[PROVIDED DATA]:

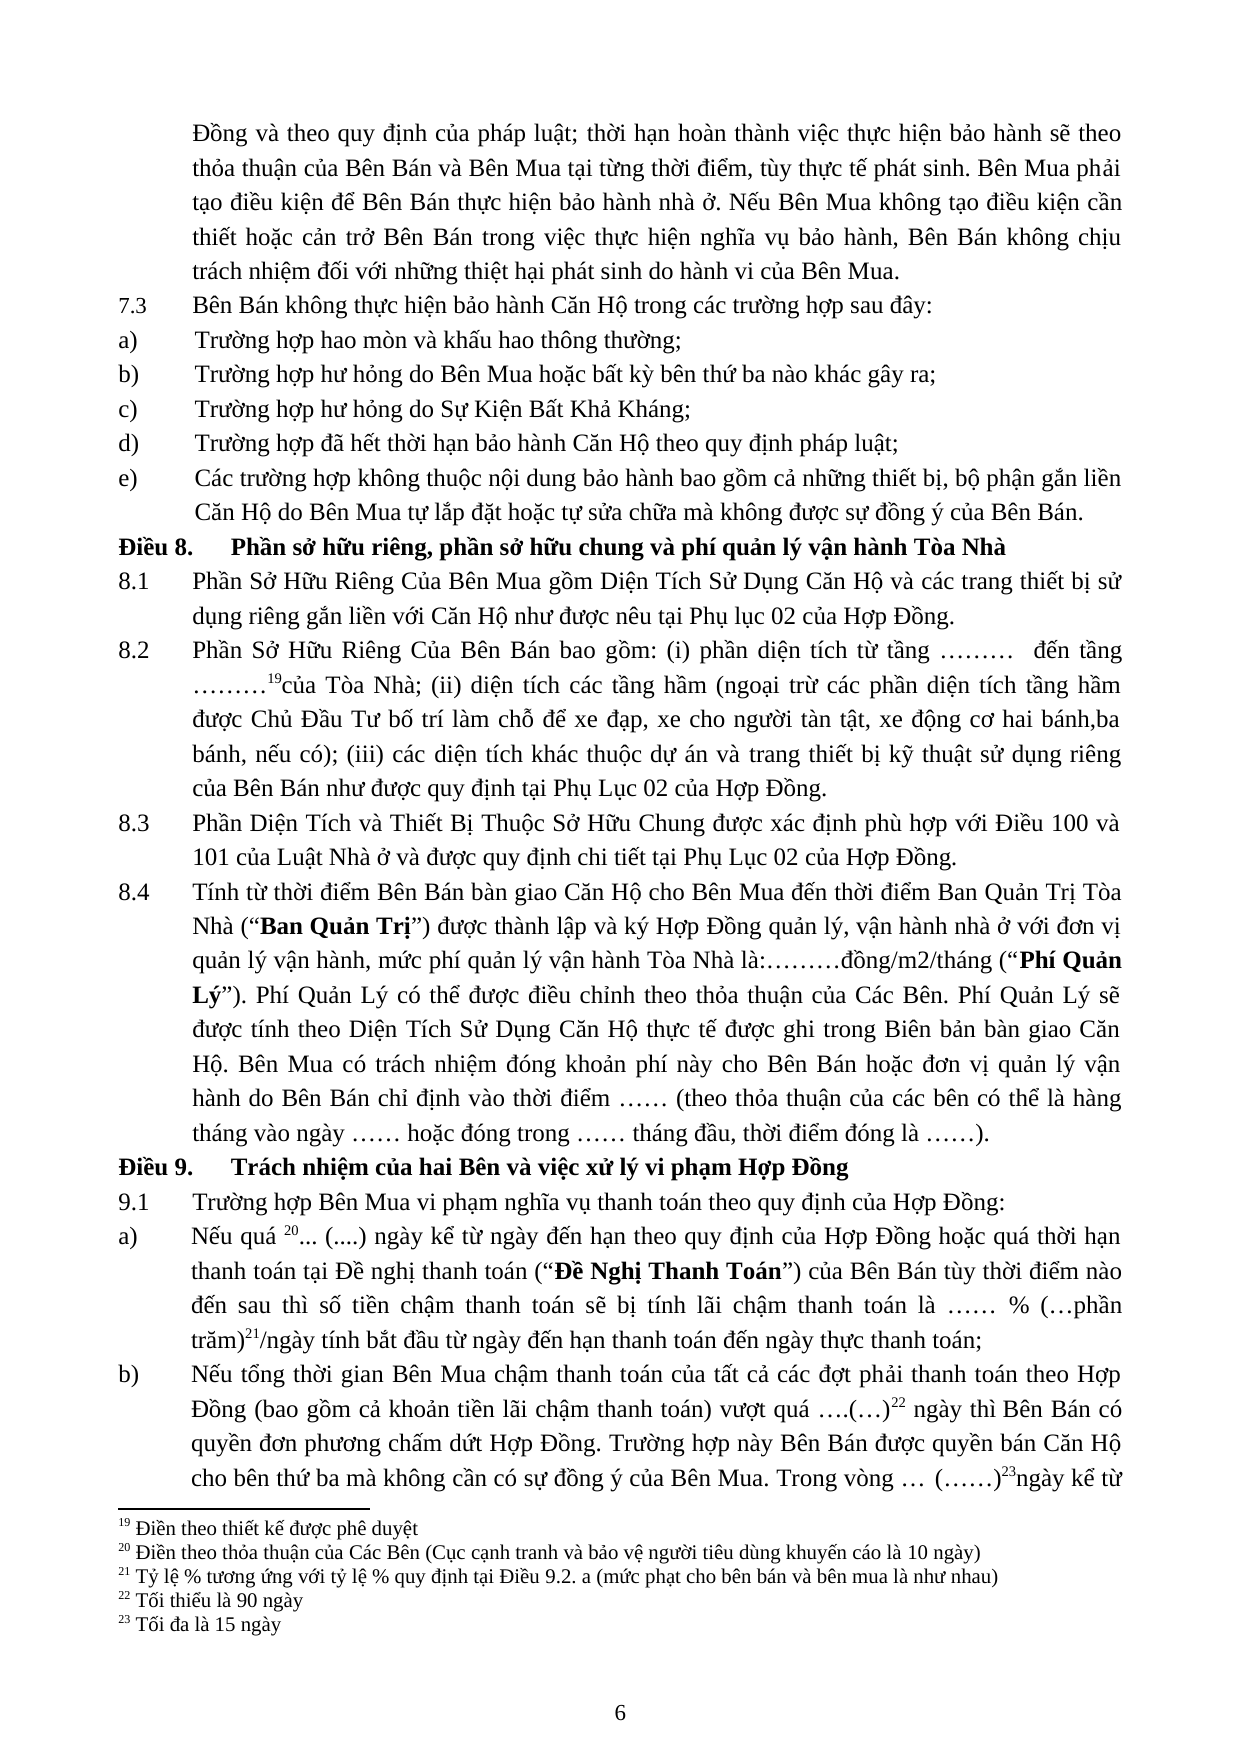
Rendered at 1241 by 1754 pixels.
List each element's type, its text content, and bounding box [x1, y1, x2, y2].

list Trường hợp hư hỏng do Bên Mua hoặc bất kỳ bên thứ ba nào khác gây ra; [118, 359, 1122, 388]
list Phần Sở Hữu Riêng Của Bên Mua gồm Diện Tích Sử Dụng Căn Hộ và các trang thiết bị sử dụng riêng gắn liền với Căn Hộ như được nêu tại Phụ lục 02 của Hợp Đồng. [118, 566, 1122, 629]
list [118, 1359, 1122, 1492]
list Trường hợp Bên Mua vi phạm nghĩa vụ thanh toán theo quy định của Hợp Đồng: [118, 1187, 1122, 1216]
list Tính từ thời điểm Bên Bán bàn giao Căn Hộ cho Bên Mua đến thời điểm Ban Quản Trị Tòa Nhà (“Ban Quản Trị”) được thành lập và ký Hợp Đồng quản lý, vận hành nhà ở với đơn vị quản lý vận hành, mức phí quản lý vận hành Tòa Nhà là:………đồng/m2/tháng (“Phí Quản Lý”). Phí Quản Lý có thể được điều chỉnh theo thỏa thuận của Các Bên. Phí Quản Lý sẽ được tính theo Diện Tích Sử Dụng Căn Hộ thực tế được ghi trong Biên bản bàn giao Căn Hộ. Bên Mua có trách nhiệm đóng khoản phí này cho Bên Bán hoặc đơn vị quản lý vận hành do Bên Bán chỉ định vào thời điểm …… (theo thỏa thuận của các bên có thể là hàng tháng vào ngày …… hoặc đóng trong …… tháng đầu, thời điểm đóng là ……). [118, 877, 1122, 1147]
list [118, 118, 1122, 285]
list Bên Bán không thực hiện bảo hành Căn Hộ trong các trường hợp sau đây: [118, 291, 1122, 319]
list Nếu quá ... (....) ngày kể từ ngày đến hạn theo quy định của Hợp Đồng hoặc quá thời hạn thanh toán tại Đề nghị thanh toán (“Đề Nghị Thanh Toán”) của Bên Bán tùy thời điểm nào đến sau thì số tiền chậm thanh toán sẽ bị tính lãi chậm thanh toán là …… % (…phần trăm)/ngày tính bắt đầu từ ngày đến hạn thanh toán đến ngày thực thanh toán; [118, 1221, 1122, 1354]
list Trách nhiệm của hai Bên và việc xử lý vi phạm Hợp Đồng [118, 1152, 1122, 1181]
list Các trường hợp không thuộc nội dung bảo hành bao gồm cả những thiết bị, bộ phận gắn liền Căn Hộ do Bên Mua tự lắp đặt hoặc tự sửa chữa mà không được sự đồng ý của Bên Bán. [118, 463, 1122, 526]
list Trường hợp hư hỏng do Sự Kiện Bất Khả Kháng; [118, 394, 1122, 423]
list Phần sở hữu riêng, phần sở hữu chung và phí quản lý vận hành Tòa Nhà [118, 532, 1122, 561]
list Phần Diện Tích và Thiết Bị Thuộc Sở Hữu Chung được xác định phù hợp với Điều 100 và 101 của Luật Nhà ở và được quy định chi tiết tại Phụ Lục 02 của Hợp Đồng. [118, 808, 1122, 871]
list Trường hợp đã hết thời hạn bảo hành Căn Hộ theo quy định pháp luật; [118, 428, 1122, 457]
list Phần Sở Hữu Riêng Của Bên Bán bao gồm: (i) phần diện tích từ tầng ……… đến tầng ………của Tòa Nhà; (ii) diện tích các tầng hầm (ngoại trừ các phần diện tích tầng hầm được Chủ Đầu Tư bố trí làm chỗ để xe đạp, xe cho người tàn tật, xe động cơ hai bánh,ba bánh, nếu có); (iii) các diện tích khác thuộc dự án và trang thiết bị kỹ thuật sử dụng riêng của Bên Bán như được quy định tại Phụ Lục 02 của Hợp Đồng. [118, 635, 1122, 802]
list Trường hợp hao mòn và khấu hao thông thường; [118, 325, 1122, 354]
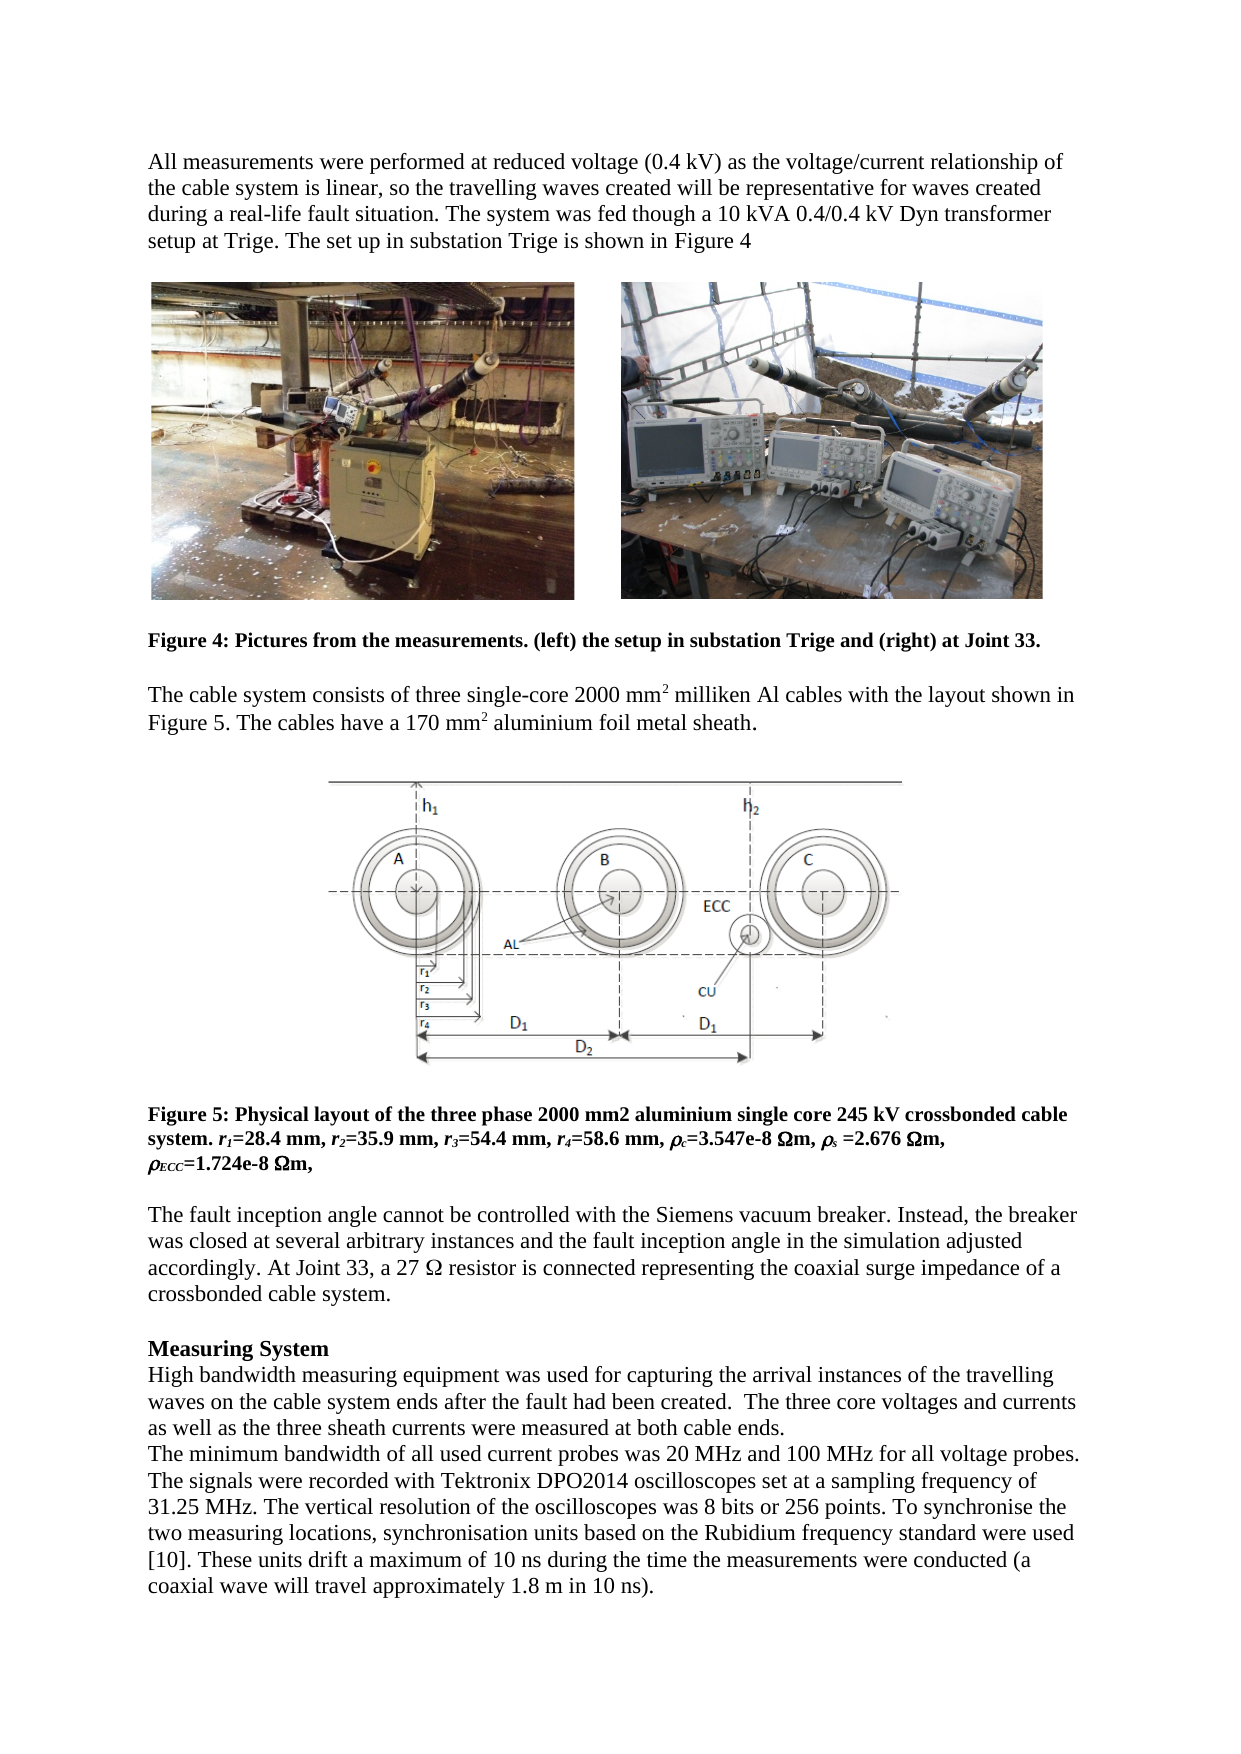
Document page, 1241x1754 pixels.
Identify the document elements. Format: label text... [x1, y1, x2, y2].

picture [621, 282, 1043, 599]
picture [151, 282, 575, 600]
text The fault inception angle cannot be controlled with the Siemens vacuum breaker. Instead, the breaker was closed at several arbitrary instances and the fault inception angle in the simulation adjusted accordingly. At Joint 33, a 27  resistor is connected representing the coaxial surge impedance of a crossbonded cable system. [148, 1201, 1092, 1306]
text Measuring System [148, 1335, 1092, 1361]
text All measurements were performed at reduced voltage (0.4 kV) as the voltage/current relationship of the cable system is linear, so the travelling waves created will be representative for waves created during a real-life fault situation. The system was fed though a 10 kVA 0.4/0.4 kV Dyn transformer setup at Trige. The set up in substation Trige is shown in Figure 4 [148, 148, 1092, 253]
text ECC=1.724e-8 m, [148, 1150, 1092, 1174]
text The minimum bandwidth of all used current probes was 20 MHz and 100 MHz for all voltage probes. The signals were recorded with Tektronix DPO2014 oscilloscopes set at a sampling frequency of 31.25 MHz. The vertical resolution of the oscilloscopes was 8 bits or 256 points. To synchronise the two measuring locations, synchronisation units based on the Rubidium frequency standard were used [10]. These units drift a maximum of 10 ns during the time the measurements were conducted (a coaxial wave will travel approximately 1.8 m in 10 ns). [148, 1440, 1092, 1598]
text High bandwidth measuring equipment was used for capturing the arrival instances of the travelling waves on the cable system ends after the fault had been created. The three core voltages and currents as well as the three sheath currents were measured at both cable ends. [148, 1361, 1092, 1440]
text The cable system consists of three single-core 2000 mm2 milliken Al cables with the layout shown in Figure 5. The cables have a 170 mm2 aluminium foil metal sheath. [148, 681, 1092, 765]
text Figure 4: Pictures from the measurements. (left) the setup in substation Trige and (right) at Joint 33. [148, 628, 1092, 652]
text Figure 5: Physical layout of the three phase 2000 mm2 aluminium single core 245 kV crossbonded cable system. r1=28.4 mm, r2=35.9 mm, r3=54.4 mm, r4=58.6 mm, c=3.547e-8 m, s =2.676 m, [148, 1102, 1092, 1150]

[EXERCISE INSTRUCTIONS]: Each of the records above needs to be transcribed exactly, apart from its pictures.

[ANSWER FOR THE TASK]:
Rendered at 1241 by 1754 pixels.
List each element's type, its text content, and bounding box [x1, y1, x2, y2].

list Trường hợp hư hỏng do Bên Mua hoặc bất kỳ bên thứ ba nào khác gây ra; [118, 359, 1122, 388]
list Phần Sở Hữu Riêng Của Bên Mua gồm Diện Tích Sử Dụng Căn Hộ và các trang thiết bị sử dụng riêng gắn liền với Căn Hộ như được nêu tại Phụ lục 02 của Hợp Đồng. [118, 566, 1122, 629]
list [118, 1359, 1122, 1492]
list Trường hợp Bên Mua vi phạm nghĩa vụ thanh toán theo quy định của Hợp Đồng: [118, 1187, 1122, 1216]
list Tính từ thời điểm Bên Bán bàn giao Căn Hộ cho Bên Mua đến thời điểm Ban Quản Trị Tòa Nhà (“Ban Quản Trị”) được thành lập và ký Hợp Đồng quản lý, vận hành nhà ở với đơn vị quản lý vận hành, mức phí quản lý vận hành Tòa Nhà là:………đồng/m2/tháng (“Phí Quản Lý”). Phí Quản Lý có thể được điều chỉnh theo thỏa thuận của Các Bên. Phí Quản Lý sẽ được tính theo Diện Tích Sử Dụng Căn Hộ thực tế được ghi trong Biên bản bàn giao Căn Hộ. Bên Mua có trách nhiệm đóng khoản phí này cho Bên Bán hoặc đơn vị quản lý vận hành do Bên Bán chỉ định vào thời điểm …… (theo thỏa thuận của các bên có thể là hàng tháng vào ngày …… hoặc đóng trong …… tháng đầu, thời điểm đóng là ……). [118, 877, 1122, 1147]
list [118, 118, 1122, 285]
list Bên Bán không thực hiện bảo hành Căn Hộ trong các trường hợp sau đây: [118, 291, 1122, 319]
list Nếu quá ... (....) ngày kể từ ngày đến hạn theo quy định của Hợp Đồng hoặc quá thời hạn thanh toán tại Đề nghị thanh toán (“Đề Nghị Thanh Toán”) của Bên Bán tùy thời điểm nào đến sau thì số tiền chậm thanh toán sẽ bị tính lãi chậm thanh toán là …… % (…phần trăm)/ngày tính bắt đầu từ ngày đến hạn thanh toán đến ngày thực thanh toán; [118, 1221, 1122, 1354]
list Trách nhiệm của hai Bên và việc xử lý vi phạm Hợp Đồng [118, 1152, 1122, 1181]
list Các trường hợp không thuộc nội dung bảo hành bao gồm cả những thiết bị, bộ phận gắn liền Căn Hộ do Bên Mua tự lắp đặt hoặc tự sửa chữa mà không được sự đồng ý của Bên Bán. [118, 463, 1122, 526]
list Trường hợp hư hỏng do Sự Kiện Bất Khả Kháng; [118, 394, 1122, 423]
list Phần sở hữu riêng, phần sở hữu chung và phí quản lý vận hành Tòa Nhà [118, 532, 1122, 561]
list Phần Diện Tích và Thiết Bị Thuộc Sở Hữu Chung được xác định phù hợp với Điều 100 và 101 của Luật Nhà ở và được quy định chi tiết tại Phụ Lục 02 của Hợp Đồng. [118, 808, 1122, 871]
list Trường hợp đã hết thời hạn bảo hành Căn Hộ theo quy định pháp luật; [118, 428, 1122, 457]
list Phần Sở Hữu Riêng Của Bên Bán bao gồm: (i) phần diện tích từ tầng ……… đến tầng ………của Tòa Nhà; (ii) diện tích các tầng hầm (ngoại trừ các phần diện tích tầng hầm được Chủ Đầu Tư bố trí làm chỗ để xe đạp, xe cho người tàn tật, xe động cơ hai bánh,ba bánh, nếu có); (iii) các diện tích khác thuộc dự án và trang thiết bị kỹ thuật sử dụng riêng của Bên Bán như được quy định tại Phụ Lục 02 của Hợp Đồng. [118, 635, 1122, 802]
list Trường hợp hao mòn và khấu hao thông thường; [118, 325, 1122, 354]
Document page, 1241x1754 pixels.
Identify the document elements. Format: label text... [x1, y1, x2, y2].

picture [621, 282, 1043, 599]
picture [151, 282, 575, 600]
text The fault inception angle cannot be controlled with the Siemens vacuum breaker. Instead, the breaker was closed at several arbitrary instances and the fault inception angle in the simulation adjusted accordingly. At Joint 33, a 27  resistor is connected representing the coaxial surge impedance of a crossbonded cable system. [148, 1201, 1092, 1306]
text Measuring System [148, 1335, 1092, 1361]
text All measurements were performed at reduced voltage (0.4 kV) as the voltage/current relationship of the cable system is linear, so the travelling waves created will be representative for waves created during a real-life fault situation. The system was fed though a 10 kVA 0.4/0.4 kV Dyn transformer setup at Trige. The set up in substation Trige is shown in Figure 4 [148, 148, 1092, 253]
text ECC=1.724e-8 m, [148, 1150, 1092, 1174]
text The minimum bandwidth of all used current probes was 20 MHz and 100 MHz for all voltage probes. The signals were recorded with Tektronix DPO2014 oscilloscopes set at a sampling frequency of 31.25 MHz. The vertical resolution of the oscilloscopes was 8 bits or 256 points. To synchronise the two measuring locations, synchronisation units based on the Rubidium frequency standard were used [10]. These units drift a maximum of 10 ns during the time the measurements were conducted (a coaxial wave will travel approximately 1.8 m in 10 ns). [148, 1440, 1092, 1598]
text High bandwidth measuring equipment was used for capturing the arrival instances of the travelling waves on the cable system ends after the fault had been created. The three core voltages and currents as well as the three sheath currents were measured at both cable ends. [148, 1361, 1092, 1440]
text The cable system consists of three single-core 2000 mm2 milliken Al cables with the layout shown in Figure 5. The cables have a 170 mm2 aluminium foil metal sheath. [148, 681, 1092, 765]
text Figure 4: Pictures from the measurements. (left) the setup in substation Trige and (right) at Joint 33. [148, 628, 1092, 652]
text Figure 5: Physical layout of the three phase 2000 mm2 aluminium single core 245 kV crossbonded cable system. r1=28.4 mm, r2=35.9 mm, r3=54.4 mm, r4=58.6 mm, c=3.547e-8 m, s =2.676 m, [148, 1102, 1092, 1150]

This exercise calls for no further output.